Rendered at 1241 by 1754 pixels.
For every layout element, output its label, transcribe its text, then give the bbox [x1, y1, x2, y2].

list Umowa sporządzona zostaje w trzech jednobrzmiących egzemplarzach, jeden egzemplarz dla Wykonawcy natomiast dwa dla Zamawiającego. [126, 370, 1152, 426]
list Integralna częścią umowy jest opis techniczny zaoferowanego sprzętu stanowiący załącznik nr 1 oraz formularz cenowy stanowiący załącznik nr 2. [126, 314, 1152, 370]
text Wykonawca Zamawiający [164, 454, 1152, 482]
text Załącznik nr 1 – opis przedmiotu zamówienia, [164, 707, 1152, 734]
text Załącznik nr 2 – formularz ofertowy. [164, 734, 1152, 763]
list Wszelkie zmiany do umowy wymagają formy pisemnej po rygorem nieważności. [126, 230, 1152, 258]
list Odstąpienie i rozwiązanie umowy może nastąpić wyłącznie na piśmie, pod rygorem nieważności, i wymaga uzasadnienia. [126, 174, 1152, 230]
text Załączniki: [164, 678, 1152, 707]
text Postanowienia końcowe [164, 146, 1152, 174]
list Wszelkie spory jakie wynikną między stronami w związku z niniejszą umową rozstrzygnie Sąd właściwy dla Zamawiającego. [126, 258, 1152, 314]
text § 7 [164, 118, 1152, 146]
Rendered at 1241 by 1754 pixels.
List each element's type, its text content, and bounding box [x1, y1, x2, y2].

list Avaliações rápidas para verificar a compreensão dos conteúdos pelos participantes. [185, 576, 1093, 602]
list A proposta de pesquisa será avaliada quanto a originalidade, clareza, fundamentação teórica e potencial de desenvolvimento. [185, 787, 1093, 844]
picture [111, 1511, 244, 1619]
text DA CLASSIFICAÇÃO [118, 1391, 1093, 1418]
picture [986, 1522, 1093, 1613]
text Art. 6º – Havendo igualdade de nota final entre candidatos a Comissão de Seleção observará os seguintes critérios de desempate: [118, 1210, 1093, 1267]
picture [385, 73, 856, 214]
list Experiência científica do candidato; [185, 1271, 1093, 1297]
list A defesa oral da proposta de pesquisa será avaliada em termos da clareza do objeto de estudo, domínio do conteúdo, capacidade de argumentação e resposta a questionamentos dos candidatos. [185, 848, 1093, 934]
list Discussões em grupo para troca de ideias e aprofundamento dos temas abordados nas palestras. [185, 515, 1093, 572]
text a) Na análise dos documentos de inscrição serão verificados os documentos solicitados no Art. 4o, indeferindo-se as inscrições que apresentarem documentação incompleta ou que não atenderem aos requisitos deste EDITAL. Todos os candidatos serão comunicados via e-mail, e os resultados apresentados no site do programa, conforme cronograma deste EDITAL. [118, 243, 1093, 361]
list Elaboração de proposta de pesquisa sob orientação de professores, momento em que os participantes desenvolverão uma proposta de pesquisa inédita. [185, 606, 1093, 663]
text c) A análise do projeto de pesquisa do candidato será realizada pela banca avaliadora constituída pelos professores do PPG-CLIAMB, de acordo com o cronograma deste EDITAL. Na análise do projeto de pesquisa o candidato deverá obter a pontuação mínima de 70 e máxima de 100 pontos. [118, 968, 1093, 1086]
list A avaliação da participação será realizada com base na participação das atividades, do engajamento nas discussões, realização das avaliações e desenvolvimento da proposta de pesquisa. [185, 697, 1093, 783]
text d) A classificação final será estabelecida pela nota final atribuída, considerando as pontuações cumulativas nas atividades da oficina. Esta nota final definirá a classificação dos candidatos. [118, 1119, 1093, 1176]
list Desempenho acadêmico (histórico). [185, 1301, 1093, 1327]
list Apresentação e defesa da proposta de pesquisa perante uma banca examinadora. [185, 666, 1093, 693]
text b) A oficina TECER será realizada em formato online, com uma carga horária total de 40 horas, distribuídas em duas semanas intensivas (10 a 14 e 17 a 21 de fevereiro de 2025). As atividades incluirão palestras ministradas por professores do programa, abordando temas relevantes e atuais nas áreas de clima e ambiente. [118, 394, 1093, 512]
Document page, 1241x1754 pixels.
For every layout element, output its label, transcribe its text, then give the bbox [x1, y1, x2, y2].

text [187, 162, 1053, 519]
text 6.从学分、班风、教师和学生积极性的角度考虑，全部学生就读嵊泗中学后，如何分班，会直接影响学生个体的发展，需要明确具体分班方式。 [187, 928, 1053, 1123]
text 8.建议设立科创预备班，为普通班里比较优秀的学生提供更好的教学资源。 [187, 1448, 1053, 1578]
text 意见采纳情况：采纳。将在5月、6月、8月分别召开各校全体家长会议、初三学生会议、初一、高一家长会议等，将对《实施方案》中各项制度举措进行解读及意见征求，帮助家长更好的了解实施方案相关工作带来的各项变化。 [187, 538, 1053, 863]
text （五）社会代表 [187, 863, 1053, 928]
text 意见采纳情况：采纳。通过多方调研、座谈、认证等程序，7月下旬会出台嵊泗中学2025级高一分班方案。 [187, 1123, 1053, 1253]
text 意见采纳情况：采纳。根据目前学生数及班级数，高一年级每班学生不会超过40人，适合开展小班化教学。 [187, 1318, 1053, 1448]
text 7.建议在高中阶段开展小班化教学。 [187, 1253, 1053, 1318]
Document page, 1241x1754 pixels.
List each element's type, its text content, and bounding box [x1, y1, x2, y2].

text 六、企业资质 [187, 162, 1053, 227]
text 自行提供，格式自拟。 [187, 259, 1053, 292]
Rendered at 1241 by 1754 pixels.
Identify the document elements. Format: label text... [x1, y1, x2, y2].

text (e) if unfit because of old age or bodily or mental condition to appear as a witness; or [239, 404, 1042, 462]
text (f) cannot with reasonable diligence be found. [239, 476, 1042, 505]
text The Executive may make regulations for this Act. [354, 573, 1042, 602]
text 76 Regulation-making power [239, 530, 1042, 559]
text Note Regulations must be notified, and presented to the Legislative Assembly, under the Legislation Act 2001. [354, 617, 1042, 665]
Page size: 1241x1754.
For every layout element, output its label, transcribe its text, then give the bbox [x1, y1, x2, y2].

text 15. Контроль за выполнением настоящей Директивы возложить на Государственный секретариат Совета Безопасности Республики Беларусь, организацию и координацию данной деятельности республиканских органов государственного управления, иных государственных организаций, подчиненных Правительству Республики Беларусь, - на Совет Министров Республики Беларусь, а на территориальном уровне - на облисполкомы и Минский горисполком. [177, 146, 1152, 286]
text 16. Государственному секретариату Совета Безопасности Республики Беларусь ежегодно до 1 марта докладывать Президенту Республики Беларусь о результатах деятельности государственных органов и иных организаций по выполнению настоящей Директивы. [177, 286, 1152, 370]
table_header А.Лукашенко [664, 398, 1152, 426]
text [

:: Instructions for the task ::
Output the entire listing above without leaving out or altering anything.

:: Task response ::
Rendered at 1241 by 1754 pixels.
For every layout element, output its label, transcribe its text, then give the bbox [x1, y1, x2, y2].

list Umowa sporządzona zostaje w trzech jednobrzmiących egzemplarzach, jeden egzemplarz dla Wykonawcy natomiast dwa dla Zamawiającego. [126, 370, 1152, 426]
list Integralna częścią umowy jest opis techniczny zaoferowanego sprzętu stanowiący załącznik nr 1 oraz formularz cenowy stanowiący załącznik nr 2. [126, 314, 1152, 370]
text Wykonawca Zamawiający [164, 454, 1152, 482]
text Załącznik nr 1 – opis przedmiotu zamówienia, [164, 707, 1152, 734]
text Załącznik nr 2 – formularz ofertowy. [164, 734, 1152, 763]
list Wszelkie zmiany do umowy wymagają formy pisemnej po rygorem nieważności. [126, 230, 1152, 258]
list Odstąpienie i rozwiązanie umowy może nastąpić wyłącznie na piśmie, pod rygorem nieważności, i wymaga uzasadnienia. [126, 174, 1152, 230]
text Załączniki: [164, 678, 1152, 707]
text Postanowienia końcowe [164, 146, 1152, 174]
list Wszelkie spory jakie wynikną między stronami w związku z niniejszą umową rozstrzygnie Sąd właściwy dla Zamawiającego. [126, 258, 1152, 314]
text § 7 [164, 118, 1152, 146]
Rendered at 1241 by 1754 pixels.
List each element's type, its text content, and bounding box [x1, y1, x2, y2].

list Avaliações rápidas para verificar a compreensão dos conteúdos pelos participantes. [185, 576, 1093, 602]
list A proposta de pesquisa será avaliada quanto a originalidade, clareza, fundamentação teórica e potencial de desenvolvimento. [185, 787, 1093, 844]
picture [111, 1511, 244, 1619]
text DA CLASSIFICAÇÃO [118, 1391, 1093, 1418]
picture [986, 1522, 1093, 1613]
text Art. 6º – Havendo igualdade de nota final entre candidatos a Comissão de Seleção observará os seguintes critérios de desempate: [118, 1210, 1093, 1267]
picture [385, 73, 856, 214]
list Experiência científica do candidato; [185, 1271, 1093, 1297]
list A defesa oral da proposta de pesquisa será avaliada em termos da clareza do objeto de estudo, domínio do conteúdo, capacidade de argumentação e resposta a questionamentos dos candidatos. [185, 848, 1093, 934]
list Discussões em grupo para troca de ideias e aprofundamento dos temas abordados nas palestras. [185, 515, 1093, 572]
text a) Na análise dos documentos de inscrição serão verificados os documentos solicitados no Art. 4o, indeferindo-se as inscrições que apresentarem documentação incompleta ou que não atenderem aos requisitos deste EDITAL. Todos os candidatos serão comunicados via e-mail, e os resultados apresentados no site do programa, conforme cronograma deste EDITAL. [118, 243, 1093, 361]
list Elaboração de proposta de pesquisa sob orientação de professores, momento em que os participantes desenvolverão uma proposta de pesquisa inédita. [185, 606, 1093, 663]
text c) A análise do projeto de pesquisa do candidato será realizada pela banca avaliadora constituída pelos professores do PPG-CLIAMB, de acordo com o cronograma deste EDITAL. Na análise do projeto de pesquisa o candidato deverá obter a pontuação mínima de 70 e máxima de 100 pontos. [118, 968, 1093, 1086]
list A avaliação da participação será realizada com base na participação das atividades, do engajamento nas discussões, realização das avaliações e desenvolvimento da proposta de pesquisa. [185, 697, 1093, 783]
text d) A classificação final será estabelecida pela nota final atribuída, considerando as pontuações cumulativas nas atividades da oficina. Esta nota final definirá a classificação dos candidatos. [118, 1119, 1093, 1176]
list Desempenho acadêmico (histórico). [185, 1301, 1093, 1327]
list Apresentação e defesa da proposta de pesquisa perante uma banca examinadora. [185, 666, 1093, 693]
text b) A oficina TECER será realizada em formato online, com uma carga horária total de 40 horas, distribuídas em duas semanas intensivas (10 a 14 e 17 a 21 de fevereiro de 2025). As atividades incluirão palestras ministradas por professores do programa, abordando temas relevantes e atuais nas áreas de clima e ambiente. [118, 394, 1093, 512]
Document page, 1241x1754 pixels.
For every layout element, output its label, transcribe its text, then give the bbox [x1, y1, x2, y2].

text [187, 162, 1053, 519]
text 6.从学分、班风、教师和学生积极性的角度考虑，全部学生就读嵊泗中学后，如何分班，会直接影响学生个体的发展，需要明确具体分班方式。 [187, 928, 1053, 1123]
text 8.建议设立科创预备班，为普通班里比较优秀的学生提供更好的教学资源。 [187, 1448, 1053, 1578]
text 意见采纳情况：采纳。将在5月、6月、8月分别召开各校全体家长会议、初三学生会议、初一、高一家长会议等，将对《实施方案》中各项制度举措进行解读及意见征求，帮助家长更好的了解实施方案相关工作带来的各项变化。 [187, 538, 1053, 863]
text （五）社会代表 [187, 863, 1053, 928]
text 意见采纳情况：采纳。通过多方调研、座谈、认证等程序，7月下旬会出台嵊泗中学2025级高一分班方案。 [187, 1123, 1053, 1253]
text 意见采纳情况：采纳。根据目前学生数及班级数，高一年级每班学生不会超过40人，适合开展小班化教学。 [187, 1318, 1053, 1448]
text 7.建议在高中阶段开展小班化教学。 [187, 1253, 1053, 1318]
Document page, 1241x1754 pixels.
List each element's type, its text content, and bounding box [x1, y1, x2, y2].

text 六、企业资质 [187, 162, 1053, 227]
text 自行提供，格式自拟。 [187, 259, 1053, 292]
Rendered at 1241 by 1754 pixels.
Identify the document elements. Format: label text... [x1, y1, x2, y2].

text (e) if unfit because of old age or bodily or mental condition to appear as a witness; or [239, 404, 1042, 462]
text (f) cannot with reasonable diligence be found. [239, 476, 1042, 505]
text The Executive may make regulations for this Act. [354, 573, 1042, 602]
text 76 Regulation-making power [239, 530, 1042, 559]
text Note Regulations must be notified, and presented to the Legislative Assembly, under the Legislation Act 2001. [354, 617, 1042, 665]
Page size: 1241x1754.
For every layout element, output its label, transcribe its text, then give the bbox [x1, y1, x2, y2].

text 15. Контроль за выполнением настоящей Директивы возложить на Государственный секретариат Совета Безопасности Республики Беларусь, организацию и координацию данной деятельности республиканских органов государственного управления, иных государственных организаций, подчиненных Правительству Республики Беларусь, - на Совет Министров Республики Беларусь, а на территориальном уровне - на облисполкомы и Минский горисполком. [177, 146, 1152, 286]
text 16. Государственному секретариату Совета Безопасности Республики Беларусь ежегодно до 1 марта докладывать Президенту Республики Беларусь о результатах деятельности государственных органов и иных организаций по выполнению настоящей Директивы. [177, 286, 1152, 370]
table_header А.Лукашенко [664, 398, 1152, 426]
text [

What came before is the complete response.